Que oportunidades tem gerado o projeto Alqueva a nível empresarial? Quer destacar algumas empresas portuguesas e espanholas criadas direta ou indiretamente pelo projeto Alqueva? A dinamização geral da atividade económica da região em resultado da implementação do projeto Alqueva é completamente inquestionável. Este incremento foi observado em primeiro lugar na fase de construção, mas também na conversão do sequeiro para o regadio com construção das redes privadas e instalação de culturas e ainda em toda a cadeia de fornecimento e escoamento da produção. No universo das empresas e empresários agrícolas fixados em Alqueva e que, por via da sua atividade agrícola, são clientes da EdiA, podemos constatar que existem grandes grupos do setor que têm origem em Espanha e/ou estão em associação com grupos/empresas portuguesas. Na região servida pelos 120 mil hectares em exploração em Alqueva, entre 30 a 40 mil são explorados por empresários/ empresas espanholas. O número exato é de difícil apuramento já que todas as empresas e empresários têm um número de identificação fiscal português, e é esse que consta na inscrição feita na EdiA.
Quanto representa a vertente turística do projeto Alqueva e como deverá evoluir, de forma a manter-se sustentável?

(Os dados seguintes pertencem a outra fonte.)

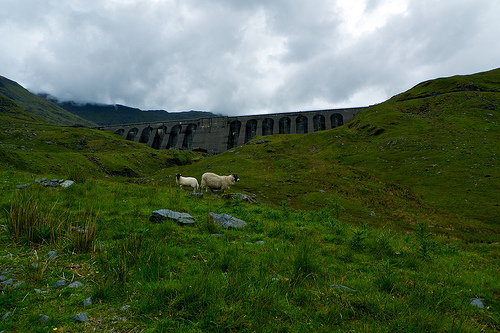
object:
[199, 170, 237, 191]
sheep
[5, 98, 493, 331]
field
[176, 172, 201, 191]
sheep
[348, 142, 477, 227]
grass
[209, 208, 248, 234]
rocks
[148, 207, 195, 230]
rocks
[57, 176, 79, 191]
rocks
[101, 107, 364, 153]
bridge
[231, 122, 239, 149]
arches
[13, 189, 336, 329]
grass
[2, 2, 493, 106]
sky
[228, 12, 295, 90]
clouds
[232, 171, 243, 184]
head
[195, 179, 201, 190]
tail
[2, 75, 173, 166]
hill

Julgo que o turismo em torno do grande lago pode ainda ter grandes desenvolvimentos e gostaríamos de contribuir para que tal acontecesse de forma regrada e sustentável. A vertente turística do projeto faz apenas complementarmente parte do desenvolvimento da atividade da EdiA. Existem no entanto alguns temas nos quais temos intervenção, em particular, no trabalho técnico de suporte aos instrumentos de ordenamento do território. Existe um Plano de Ordenamento em vigor, que regula a utilização, quer do lago, quer das margens de Alqueva, servindo de suporte às intenções e investimentos nessa vertente. O que se tem verificado e, apesar de ter conhecido um forte incremento nos últimos anos, é que estagnou, nesta altura, por força da conjuntura a que estamos a assistir. Estima-se que, conforme descrito na primeira questão, no setor do turismo, o EFMA poderá ter um efeito em termos de produção anual que está a estabilizar em torno de 60 milhões de euros, representando um acréscimo de emprego na ordem dos 150 postos de trabalho.
Quais são os principais investimentos em curso e de onde vem o financiamento? Nesta data estão em curso as obras dos novos blocos de rega de Évora, Viana do Alentejo e cuba-Odivelas, que somam cerca de 10 mil hectares e ainda a ligação a Sines que vai permitir garantir o abastecimento àquela importante zona industrial. Estas empreitadas estão inseridas e financiadas pelo Plano Nacional de Regadios.
Resultados melhoraram
Em 2019, a EDIA registou um resultado líquido de 2,7 milhões de euros negativos, melhorando cerca de 1,3 milhões de euros face ao ano anterior. “A redução dos encargos financeiros continuou a trajetória positiva, fruto das baixas taxas de juro e da redução da dívida com aumentos de capital pelo acionista Os resultados financeiros apresentaram uma melhoria de dois milhões de euros e a situação patrimonial da empresa também saiu reforçada com o capital próprio a chegar aos 40 milhões de euros positivos”, de acordo com o relatório e contas apresentado à CMVM.
Quais são as principais fragilidades do projeto Alqueva e como pretendem superá-las? Neste momento, o problema é o excesso de procura por terras. É um bom problema, resultado do enorme sucesso da componente agrícola do Alqueva e que, naturalmente, não tem solução. A oferta e a procura cruzam-se e o mercado fundiário funciona sem qualquer intervenção ou influência da EdiA.
Como têm evoluído o investimento, as receitas e os resultados da EDIA? Enquanto empresa de desenvolvimento, a lógica subjacente é de desenvolvimento regional e não apenas de lucro. O Estado providencia uma infraestrutura que cria condições para que se desenvolvam atividades económicas lucrativas. Essa prosperidade é boa para a região, fixando população numa região desfavorecida combatendo a desertificação física e humana, garante o abastecimento público de água melhorando as condições gerais de vida.